=== Reading text ===

Learning that Helgi and Yrsa were living happily together, Queen Oluf travelled to Denmark to tell her daughter the truth. Yrsa was shocked and although Helgi wanted their relationship to remain as it was, Yrsa insisted on leaving him. She was later taken by the Swedish king Aðils (Eadgils) as his queen, which made Helgi even more unhappy.

Later, one Yule, Helgi was visited by an ugly being while he was in his hunting house. No person in the entire kingdom would allow the being to enter their house, except Helgi. Later, the thing asked to sleep in his bed. Unwillingly he agreed, and as the thing got into bed, it turned into an elvish woman, who was clad in silk and who was the most beautiful woman he had ever seen. He raped her, and made her pregnant with a daughter named Skuld. Helgi forgot the woman and a couple of days after the date had passed, he was visited by the woman, who had Skuld in her arms. The daughter would later marry Hjörvarðr (Heoroweard), Hrólfr Kraki's killer.

Missing Yrsa, Helgi went to Uppsala to fetch her, but was killed by Aðils in battle. He was succeeded by his son Hrólfr.

==Skjöldunga saga and Bjarkarímur==
The Skjöldunga saga and Bjarkarímur relate that Halfdan (Healfdene) and his queen Sigrith had three children: the sons Roas (Hroðgar) and Helgo and the daughter Signy.

===

Exercise directions: Condense the paragraph of the passage on Helgi that begins "Learning that Helgi and Yrsa" into a shorter version that keeps its main facts. Base all work solely on the passage on Helgi.

=== Supplied data ===

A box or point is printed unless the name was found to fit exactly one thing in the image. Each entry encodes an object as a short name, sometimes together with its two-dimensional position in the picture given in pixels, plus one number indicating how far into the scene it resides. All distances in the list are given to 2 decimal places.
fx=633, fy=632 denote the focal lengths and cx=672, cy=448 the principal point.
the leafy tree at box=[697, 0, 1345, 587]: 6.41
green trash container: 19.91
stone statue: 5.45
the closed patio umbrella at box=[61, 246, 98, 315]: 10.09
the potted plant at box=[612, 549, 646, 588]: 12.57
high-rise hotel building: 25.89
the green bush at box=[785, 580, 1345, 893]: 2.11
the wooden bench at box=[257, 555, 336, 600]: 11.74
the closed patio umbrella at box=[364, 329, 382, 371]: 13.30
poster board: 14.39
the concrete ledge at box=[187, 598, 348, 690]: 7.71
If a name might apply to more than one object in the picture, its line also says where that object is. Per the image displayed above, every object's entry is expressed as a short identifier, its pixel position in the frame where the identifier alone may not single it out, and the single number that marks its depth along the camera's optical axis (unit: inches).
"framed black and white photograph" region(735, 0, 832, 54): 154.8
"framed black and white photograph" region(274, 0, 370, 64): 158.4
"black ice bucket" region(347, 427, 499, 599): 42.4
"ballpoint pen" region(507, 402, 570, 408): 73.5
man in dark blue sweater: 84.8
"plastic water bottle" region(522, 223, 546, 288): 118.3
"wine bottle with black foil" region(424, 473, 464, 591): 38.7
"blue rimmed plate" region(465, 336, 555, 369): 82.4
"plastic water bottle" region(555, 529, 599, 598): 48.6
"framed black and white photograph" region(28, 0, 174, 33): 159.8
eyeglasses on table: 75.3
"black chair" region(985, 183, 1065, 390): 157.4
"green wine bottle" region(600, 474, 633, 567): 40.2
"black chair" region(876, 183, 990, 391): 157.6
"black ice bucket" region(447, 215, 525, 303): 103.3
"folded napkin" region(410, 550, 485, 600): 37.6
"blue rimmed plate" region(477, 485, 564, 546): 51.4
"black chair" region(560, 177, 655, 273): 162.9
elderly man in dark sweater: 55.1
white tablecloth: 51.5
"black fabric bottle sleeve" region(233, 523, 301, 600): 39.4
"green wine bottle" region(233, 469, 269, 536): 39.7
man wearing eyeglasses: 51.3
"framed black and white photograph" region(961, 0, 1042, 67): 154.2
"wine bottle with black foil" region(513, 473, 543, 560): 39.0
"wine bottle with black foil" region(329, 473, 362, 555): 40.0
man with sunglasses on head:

===

Completed exercise: Hearing that Helgi and Yrsa lived happily together, Queen Oluf went to Denmark and told her daughter Yrsa the truth. Shocked, Yrsa left Helgi, though he wanted things unchanged. The Swedish king Aðils (Eadgils) later made her his queen, leaving Helgi unhappier still.